— WHAT NEEDS TO BE DONE —
Rewrite the records as a numbered list, covering only the lines from the one containing "common name: Tufted thyatirid moth" to the one containing "genus: Silene", with both of those lines included. Leave out any blank lines.

(Source records)
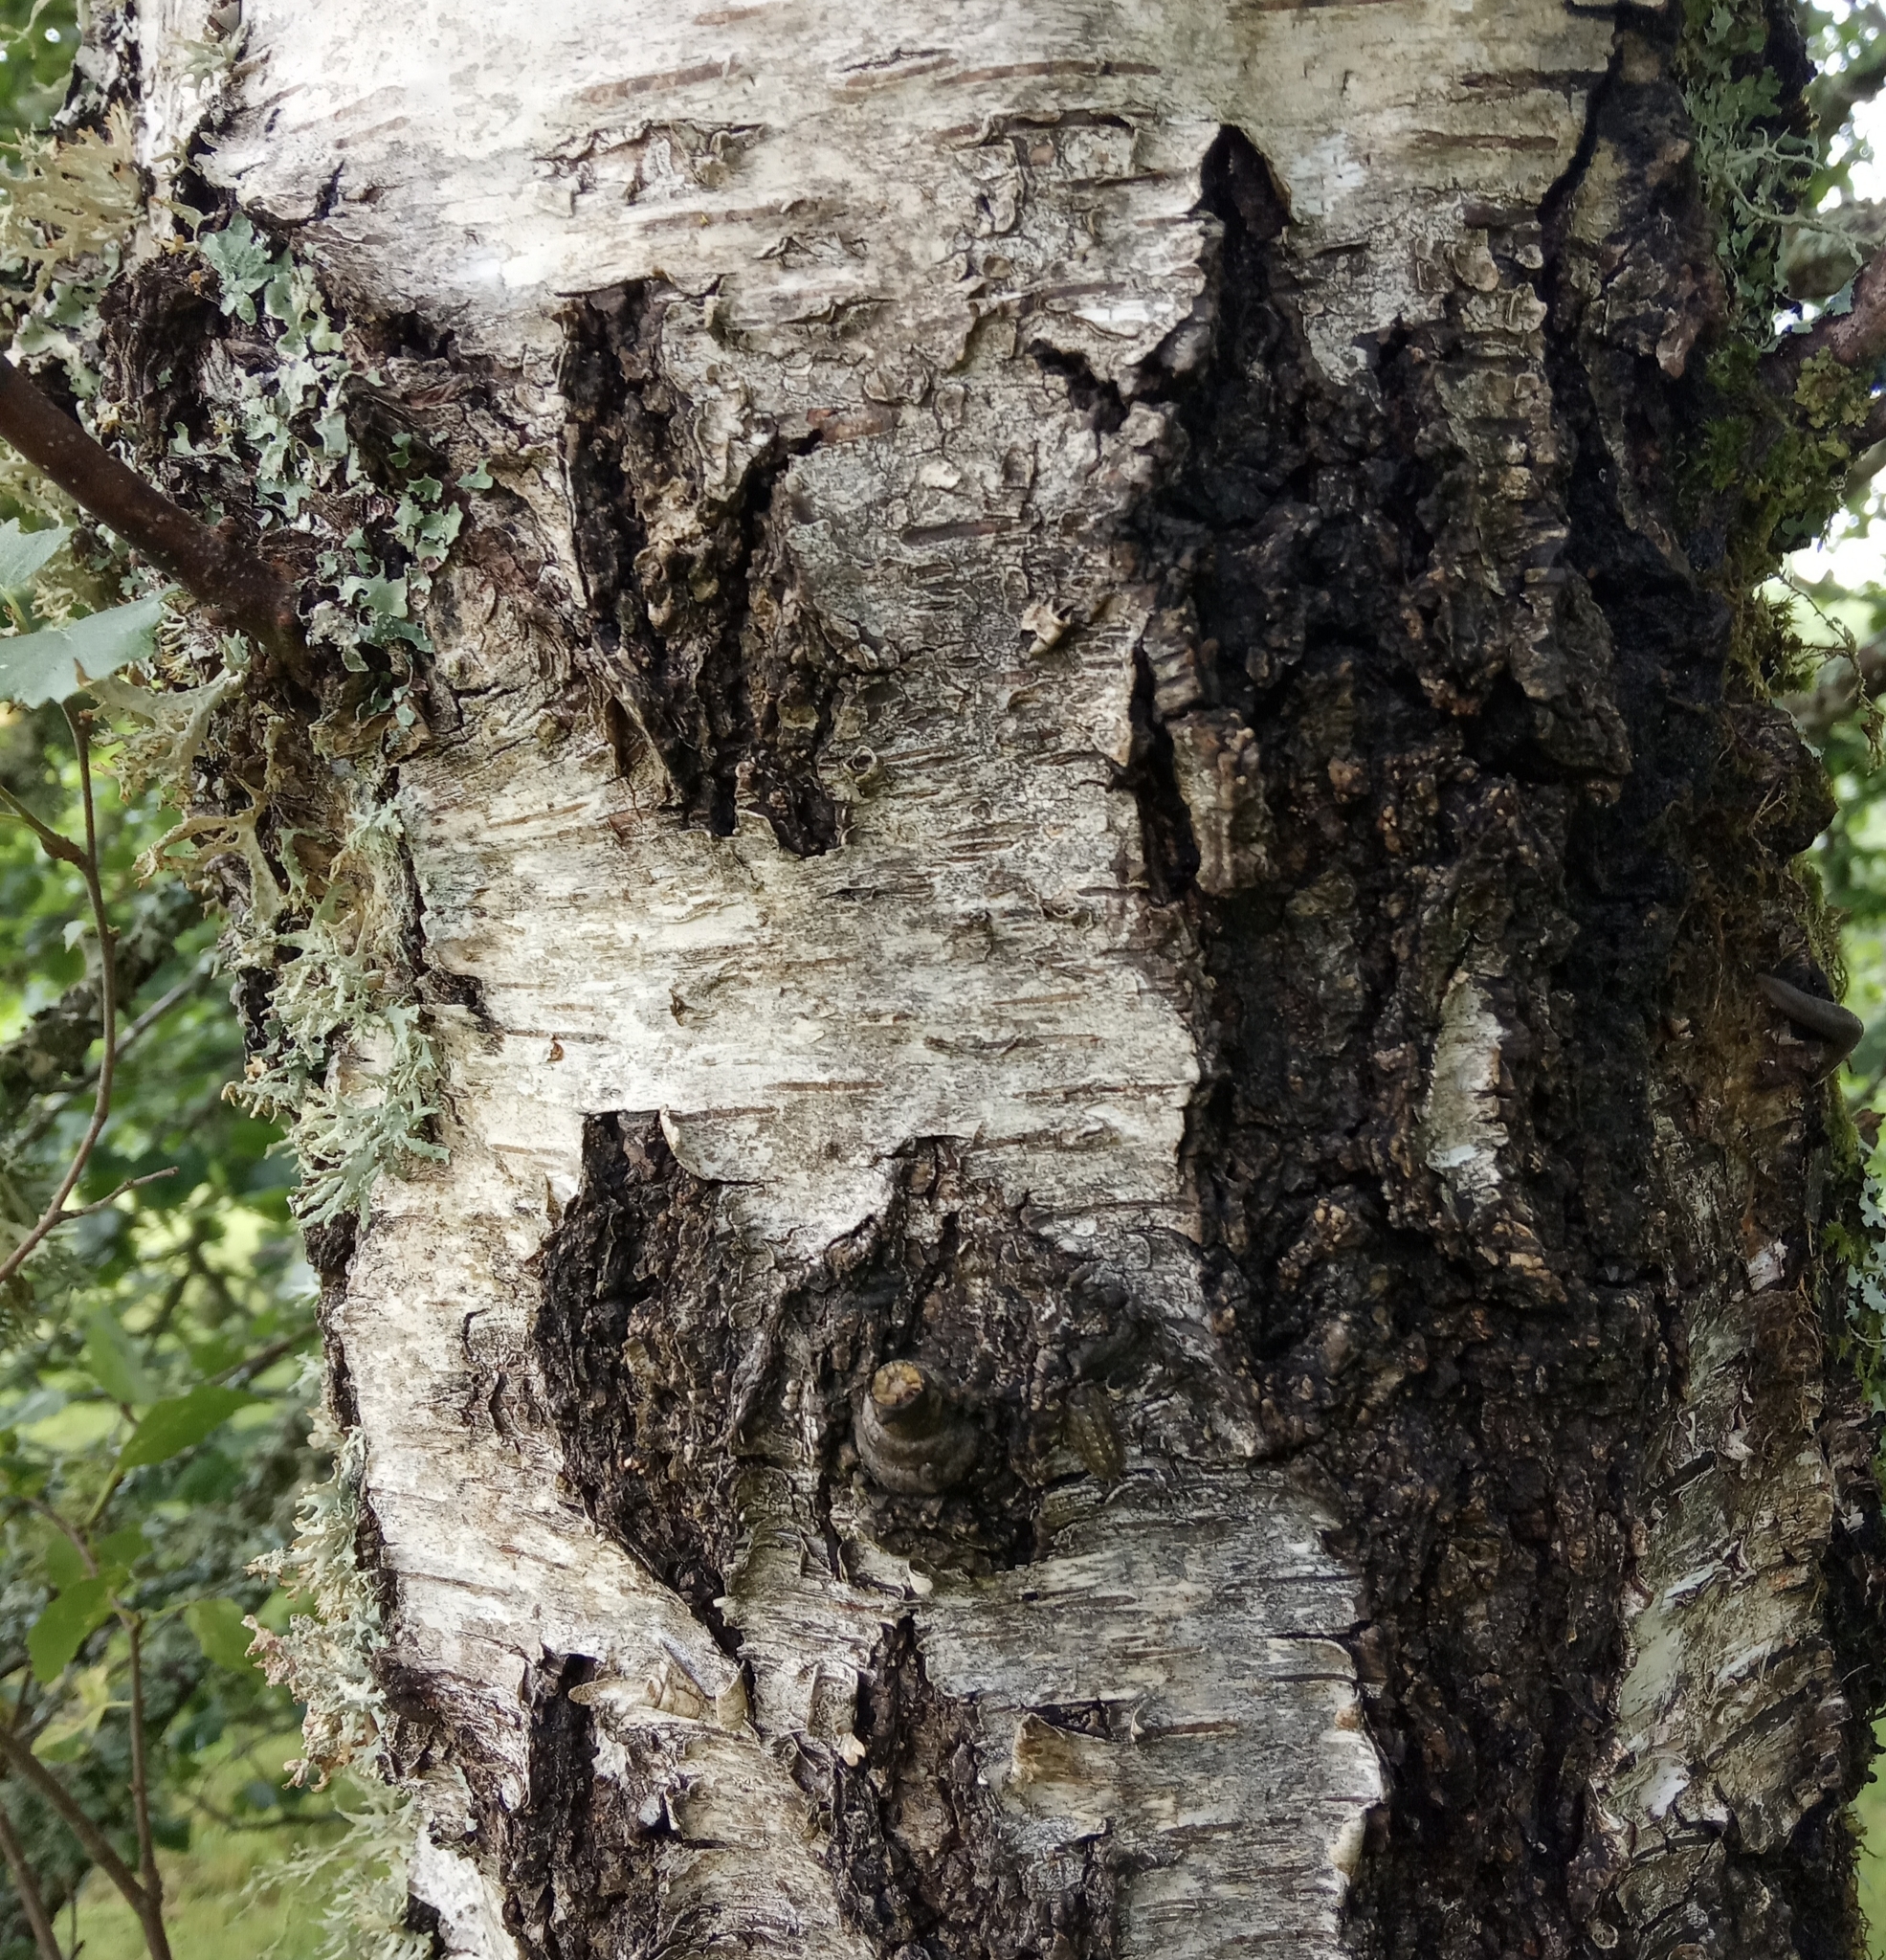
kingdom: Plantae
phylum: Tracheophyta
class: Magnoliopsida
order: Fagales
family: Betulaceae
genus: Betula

* * *

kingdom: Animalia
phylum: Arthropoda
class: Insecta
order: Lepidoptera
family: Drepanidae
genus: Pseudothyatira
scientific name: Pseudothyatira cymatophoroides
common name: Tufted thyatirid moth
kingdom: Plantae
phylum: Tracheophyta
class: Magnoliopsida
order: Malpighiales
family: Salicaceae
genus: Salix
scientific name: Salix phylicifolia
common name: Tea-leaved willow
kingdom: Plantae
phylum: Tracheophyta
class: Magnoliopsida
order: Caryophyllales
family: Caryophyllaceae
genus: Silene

* * *

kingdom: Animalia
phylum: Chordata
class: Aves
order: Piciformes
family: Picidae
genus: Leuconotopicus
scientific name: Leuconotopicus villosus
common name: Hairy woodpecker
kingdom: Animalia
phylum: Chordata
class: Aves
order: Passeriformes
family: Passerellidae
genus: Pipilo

— COMPLETE OUTPUT —
1. common name: Tufted thyatirid moth
2. kingdom: Plantae
3. phylum: Tracheophyta
4. class: Magnoliopsida
5. order: Malpighiales
6. family: Salicaceae
7. genus: Salix
8. scientific name: Salix phylicifolia
9. common name: Tea-leaved willow
10. kingdom: Plantae
11. phylum: Tracheophyta
12. class: Magnoliopsida
13. order: Caryophyllales
14. family: Caryophyllaceae
15. genus: Silene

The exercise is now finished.